Putting the law aside, the atmospherics associated with this early battle by the Administration are noteworthy. First, like many of its other actions, the unprecedented nature and scope of the attack is striking. While it was immediately obvious after the election that there would be some effort to challenge then-President Obama’s most controversial monument designations, with Bears Ears National Monument in Utah at the top of the list, few expected that designations completed decades ago, by three different Presidents would be under threat. Businesses and communities have grown and developed because of and in reliance on these monuments, inseparable from the benefits they bring to their local areas. Upending years of investment and expectation is stunning. Nor was it expected that the attack would include so many monuments, land and sea, or that Marine Sanctuaries, which are completed over many years and with considerable process, would be thrown brazenly into the mix.  

Second, like the Administration’s attack in other areas, the stated narrative driving the challenge to national monuments – alleged abuse of executive power, failure to consult or listen to stakeholders, ignoring elected officials, restoring balance to the use of Federal land – is at odds with the Administration’s own behavior in the process.  As noted in the above-referenced articles, revoking or substantially reducing the size of a monument is beyond the scope of the President’s authority, a clear abuse of executive power. Even conservative leaning scholars and publications have joined the ranks of those condemning the anticipated executive action as beyond the President’s authority. Moreover, Secretary Zinke has unapologetically spent his “review process” meeting primarily with opponents of the monuments and the summary of his report released last week dismisses as part of a “well-orchestrated national campaign” the 2.7 million comments generated during the review process that overwhelmingly support retention or expansion of national monuments. Next, while the Republican elected officials are getting Zinke’s attention, it is not clear that the views of their Democratic colleagues are being given the same weight. Finally, talk of balance in federal land use is in direct conflict with the newly ascribed goals of “energy dominance” and the expedited efforts to open unspoiled areas to oil and gas drilling, and other extractive activities. Taken together, it is clear that this battle is less about correcting “unlawful” designations by previous Presidents and more about aggressively shifting the policy focus on Federal lands to exploiting the natural resources. For monuments designated under the Antiquities Act, only Congress has the authority to change the designation; and Congress is the appropriate body to consider whether policy shifts warrant such changes.

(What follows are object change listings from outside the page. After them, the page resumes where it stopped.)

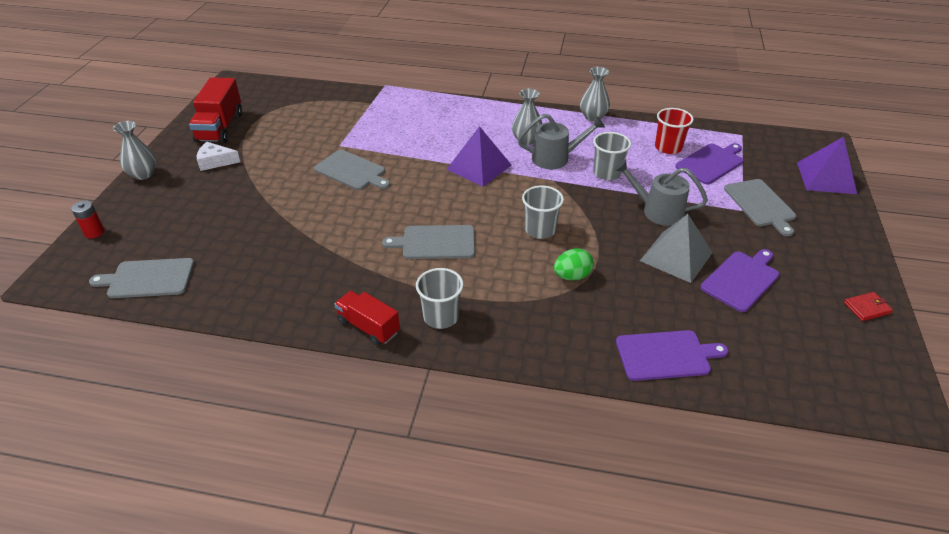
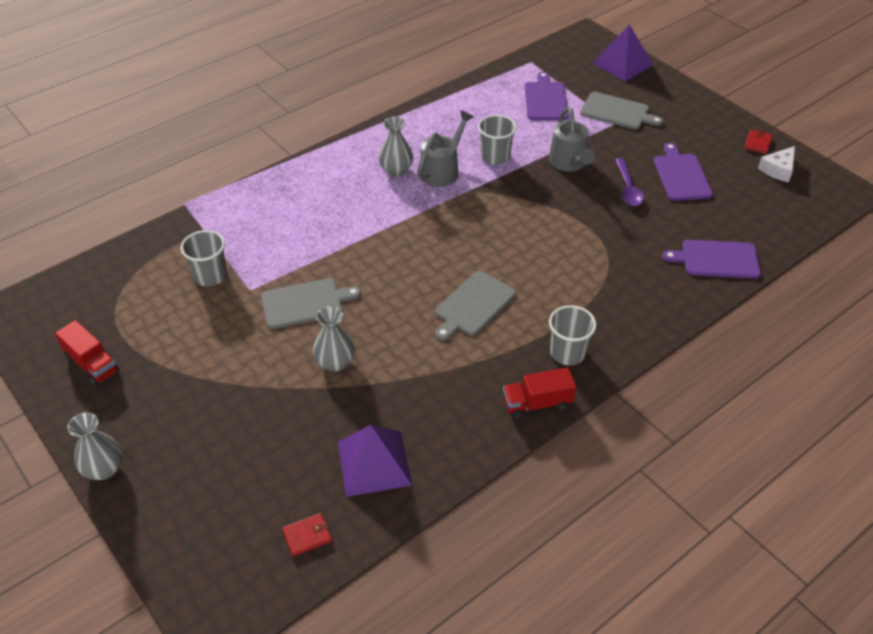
camera: 50 degrees left, 5 degrees up
(94, 232) = (170, 555): red battery -> none
(148, 279) = (307, 536): grey cutting board -> red wallet
(215, 161) = (158, 397): white cheese -> white cheese (778, 169)
(220, 127) = (92, 364): red truck -> red truck, size x0.67
(479, 167) = (400, 220): purple pyramid -> purple pyramid (374, 463)
(540, 230) = (523, 236): grey cup -> grey cup (210, 275)
(572, 276) = (594, 253): green egg -> none
(593, 117) = (411, 114): grey vase -> grey vase (335, 362)
(657, 211) = (569, 163): grey watering can -> grey watering can turned 75 degrees counterclockwise
(666, 355) = (716, 259): purple cutting board -> purple cutting board turned 120 degrees counterclockwise
(668, 147) = (501, 106): red cup -> none
(676, 256) = (628, 188): grey pyramid -> purple spoon

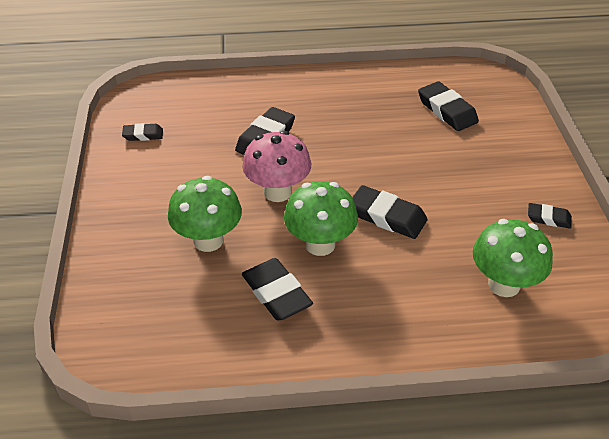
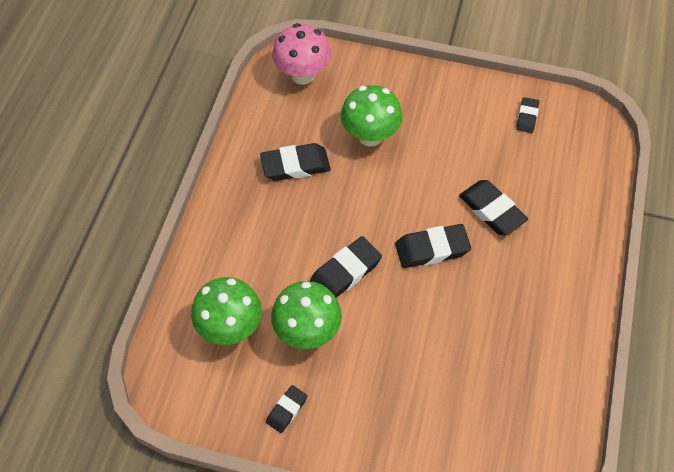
camera: 110 degrees right, 15 degrees up
(277, 192) = (410, 198): pink mushroom -> pink mushroom (302, 75)
(320, 244) = (333, 210): green mushroom -> green mushroom (307, 331)
(447, 110) = (486, 398): black eraser -> black eraser (432, 249)

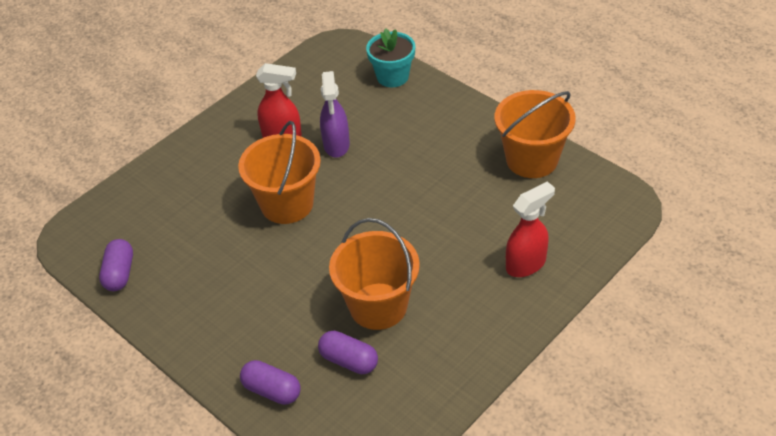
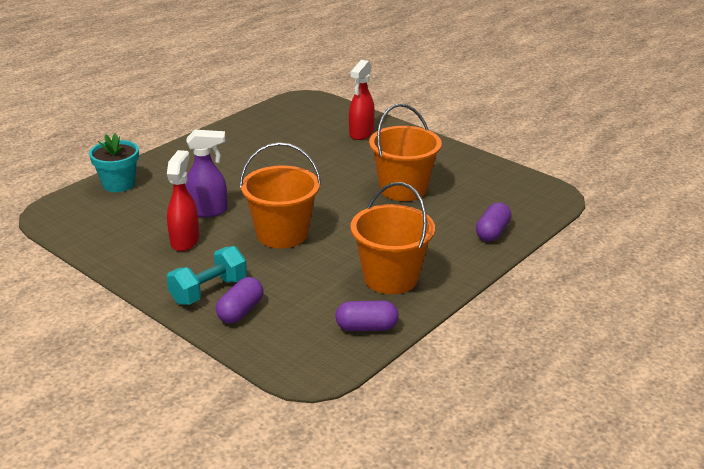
camera: 95 degrees left, 15 degrees down
(197, 162) = (209, 291): none -> turquoise dumbbell
(349, 361) = (458, 200): purple capsule -> purple capsule (240, 311)
(526, 264) = (361, 133): red spray bottle -> red spray bottle turned 120 degrees counterclockwise
(532, 159) = (251, 127): orange bucket -> orange bucket (390, 278)

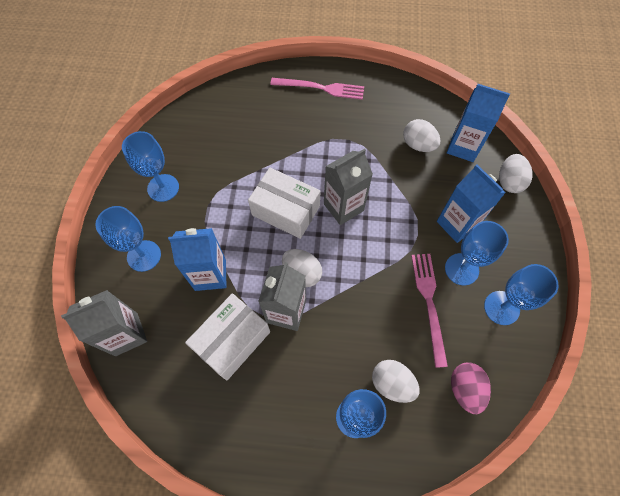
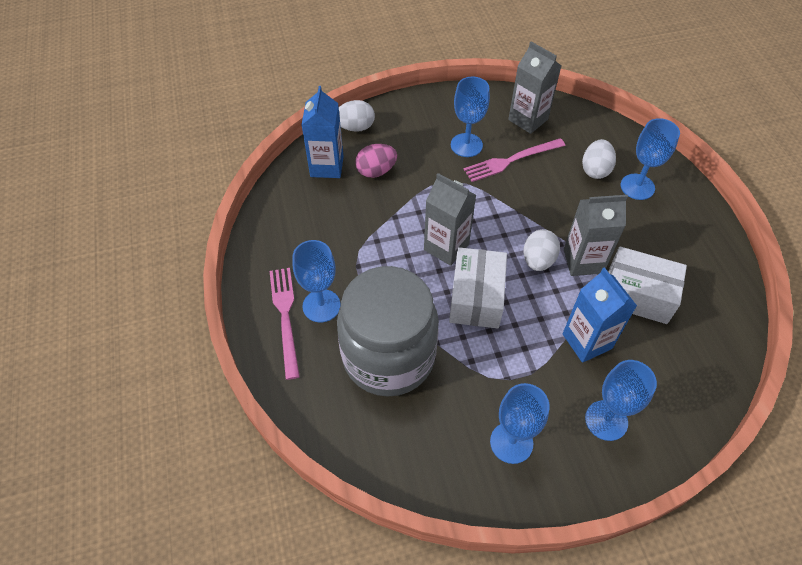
camera: 110 degrees left, 10 degrees down
(126, 334) = (695, 394): grey carton -> grey carton (528, 119)
(262, 138) = (388, 357): none -> grey jar
(418, 145) = (338, 203): white egg -> none
(457, 224) = (421, 156): blue carton -> none
(465, 389) = (569, 126): pink egg -> pink egg (376, 171)
(501, 308) = (488, 115): blue goblet -> blue goblet (321, 306)

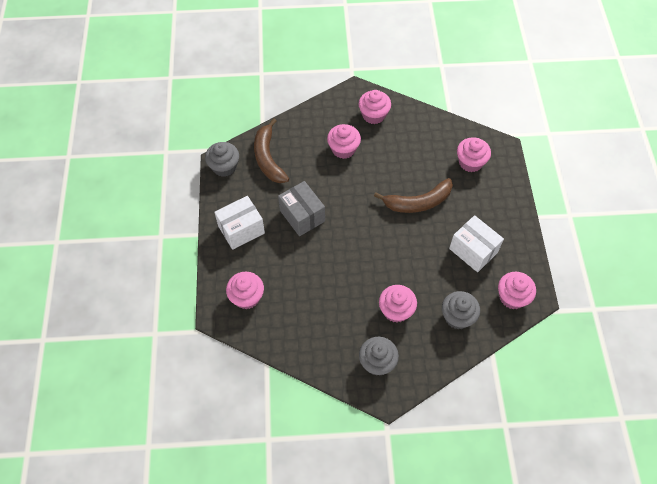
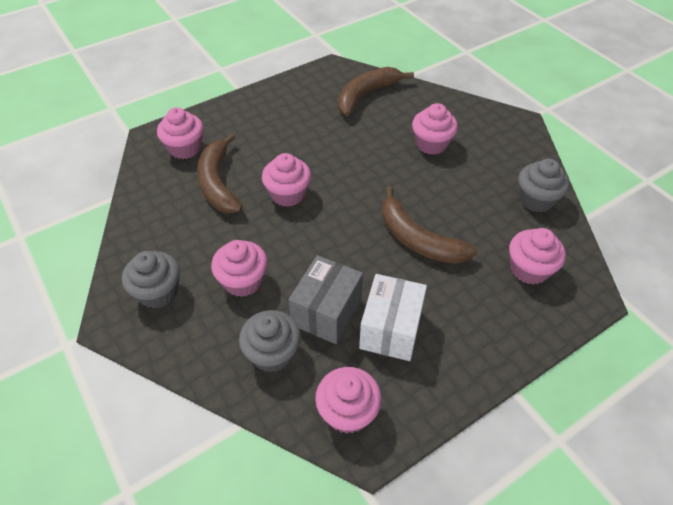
camera: 60 degrees right, 10 degrees down
(224, 167) = (329, 72): grey cupcake -> grey cupcake (536, 200)
(241, 229) = (264, 112): white box -> none
(299, 290) = (218, 183): none -> brown banana
(302, 216) = (315, 148): grey box -> grey box (327, 312)
(373, 115) = (503, 149): pink cupcake -> pink cupcake (288, 194)

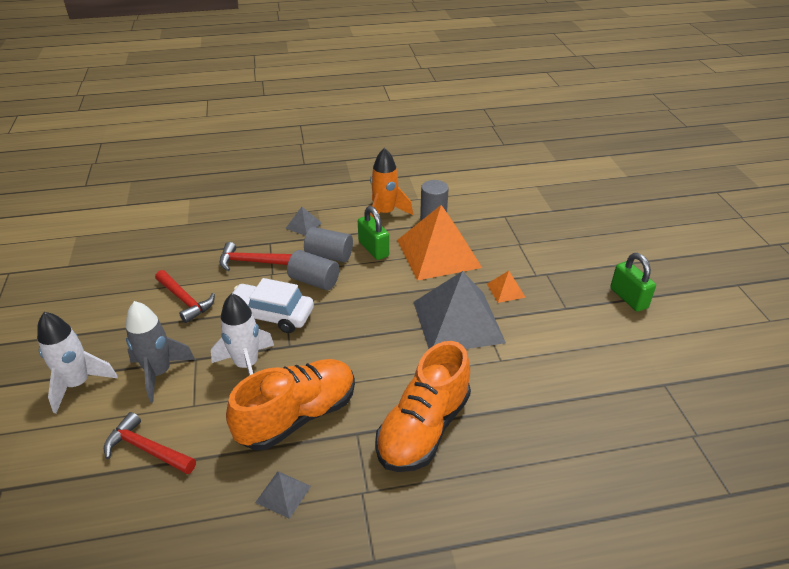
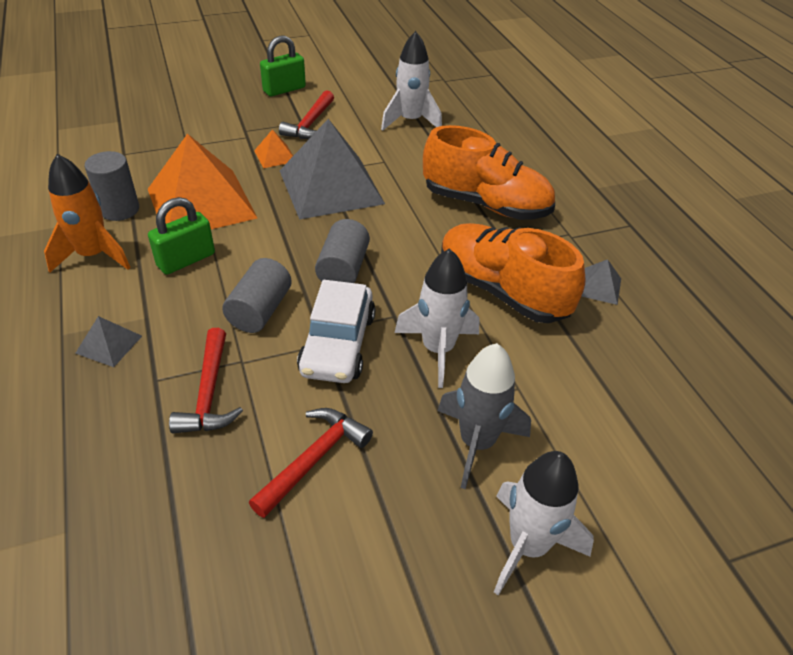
camera: 100 degrees left, 5 degrees up
(147, 449) = (599, 414): red hammer -> red hammer (310, 124)
(329, 255) = (198, 303): grey cylinder -> grey cylinder (343, 269)
(581, 389) = (410, 121): none -> white rocket

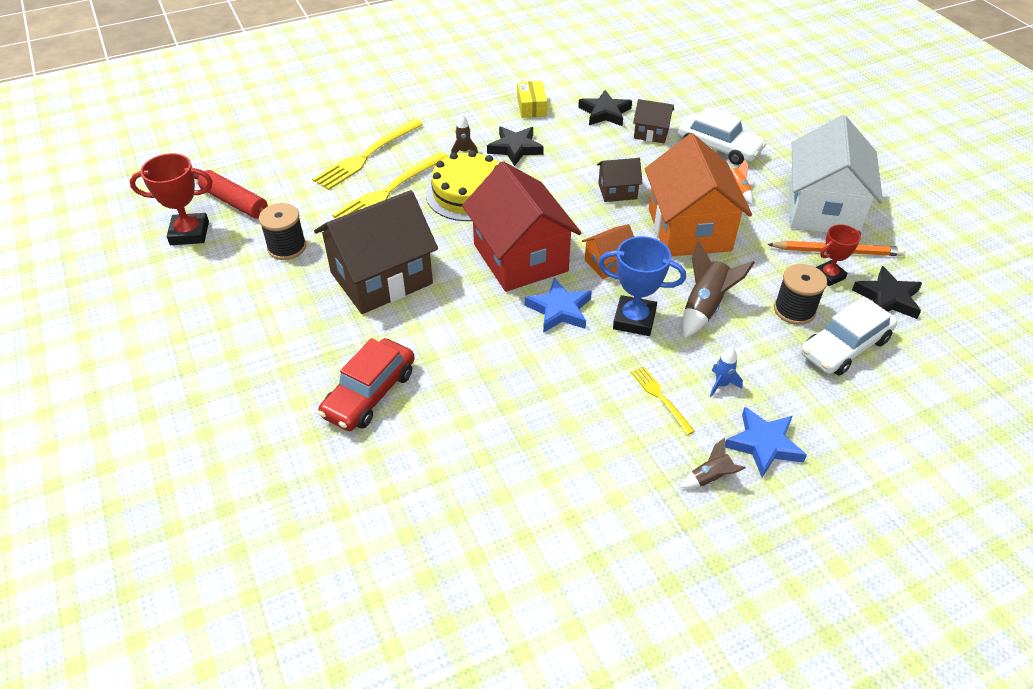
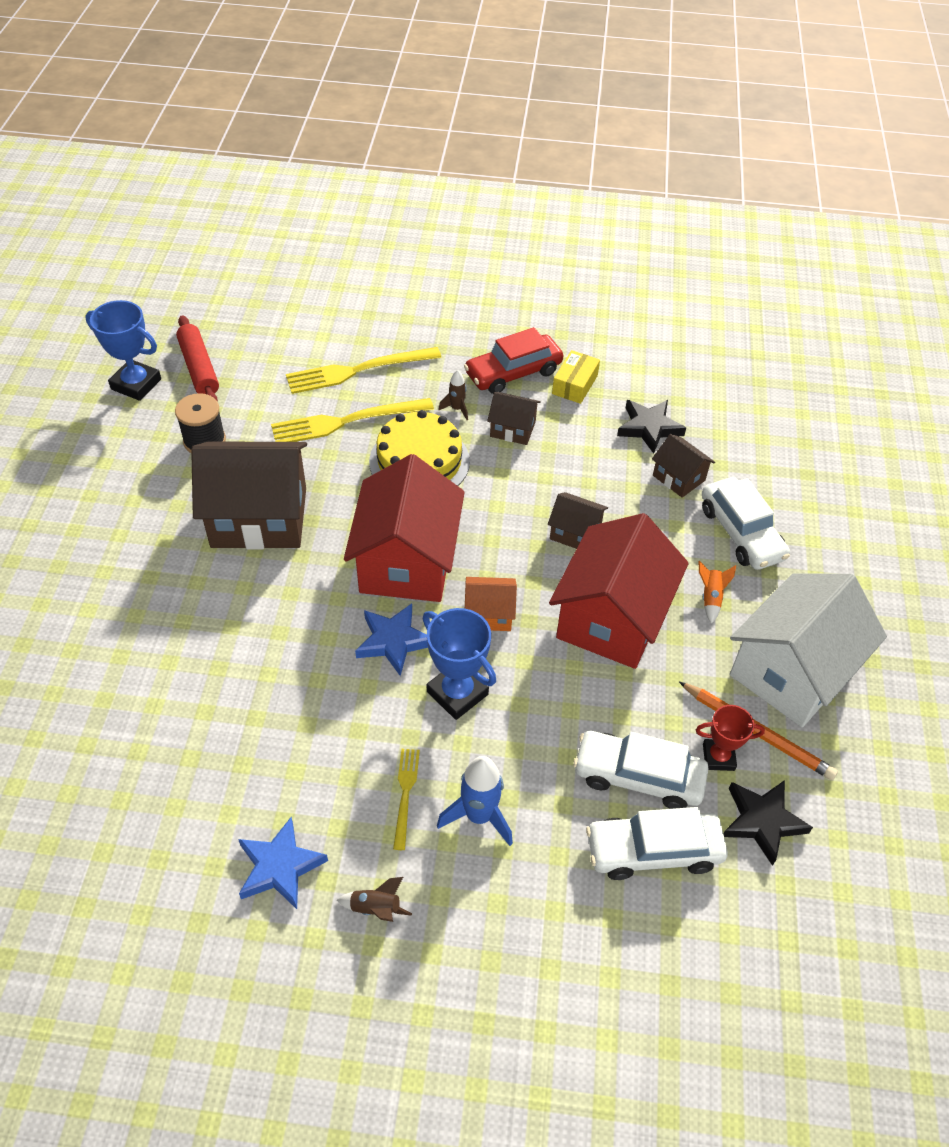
camera: 30 degrees right, 5 degrees up
(189, 233) = (136, 384): red trophy -> blue trophy
(369, 393) = (150, 635): red car -> red car (513, 373)
(515, 148) = (512, 429): black star -> brown house
(689, 229) = (611, 618): orange house -> red house
(705, 307) = (543, 719): brown rocket -> none
(721, 385) = (479, 816): blue rocket -> blue rocket, size x1.79
(764, 444) = (461, 906): blue star -> blue star (280, 867)
(794, 310) = (638, 776): black spool -> white car

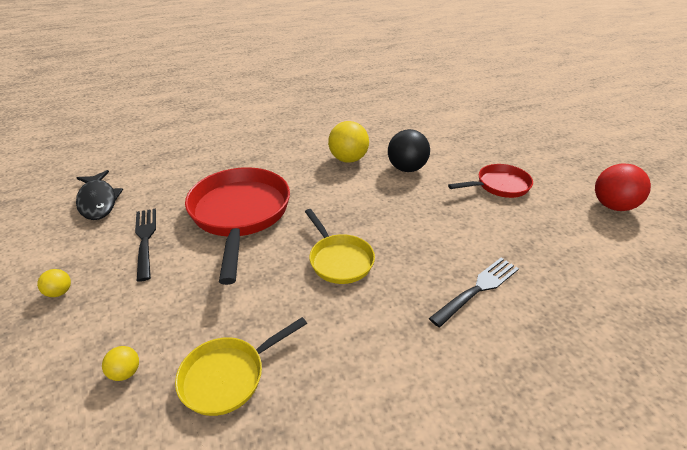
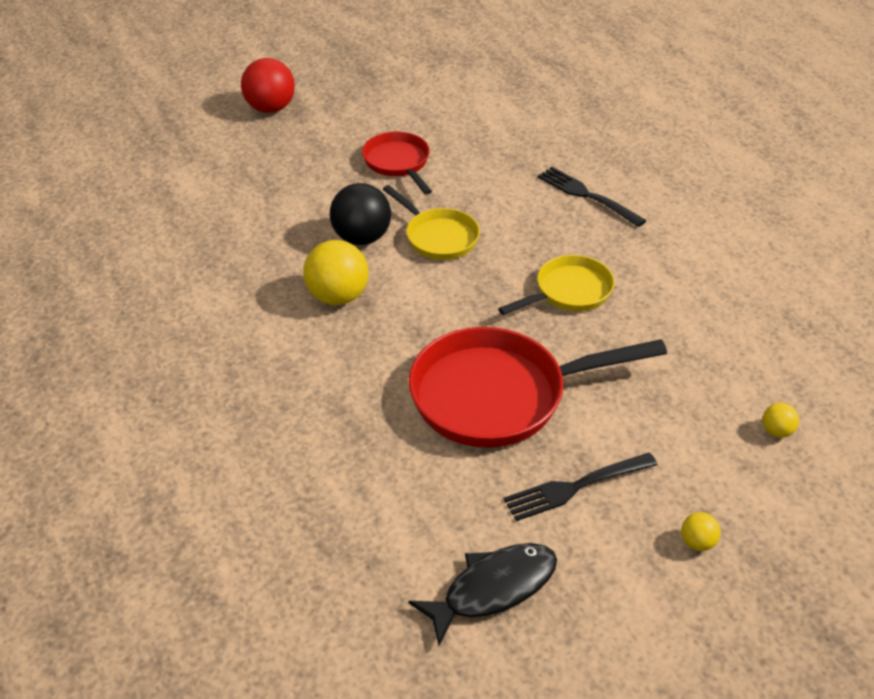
camera: 95 degrees left, 5 degrees up
(228, 376) = (750, 354): yellow pan -> yellow pan (438, 237)
(612, 206) = (431, 93): red ball -> red ball (270, 108)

Finally, the attack on national monuments is not occurring in isolation. Many other efforts to eliminate or impair environmental and conservation protections on Public lands are underway.  They encompass repealing protective measures such as the stream protection rule, withdrawing the rule regulating hydraulic fracturing; repealing the Clean Water Act Rule; eliminating the ban on drilling in the Arctic; and rescinding the Executive Order directing federal agencies to consider rising sea levels when building public infrastructure in flood prone areas. They also include process initiatives that appear designed to undermine the fact based decision-making necessary to ensure the protection of environmental and conservation measures. These initiatives include Zinke’s Order to streamline onshore oil and gas permits, his regulatory reform initiative to eliminate “unnecessary regulatory burdens,” and his Order jumpstarting Alaska Energy focused on opening the Alaska National Wildlife Refuge and the National Petroleum Reserve Area to oil and gas drilling.

With this backdrop, there is a sense of foreboding as the Administration’s monuments review process comes to an end. One thing is clear, whatever is in the upcoming announcement by the Administration, it will likely take years of litigation before these issues are resolved and this century-old law will be put to the test.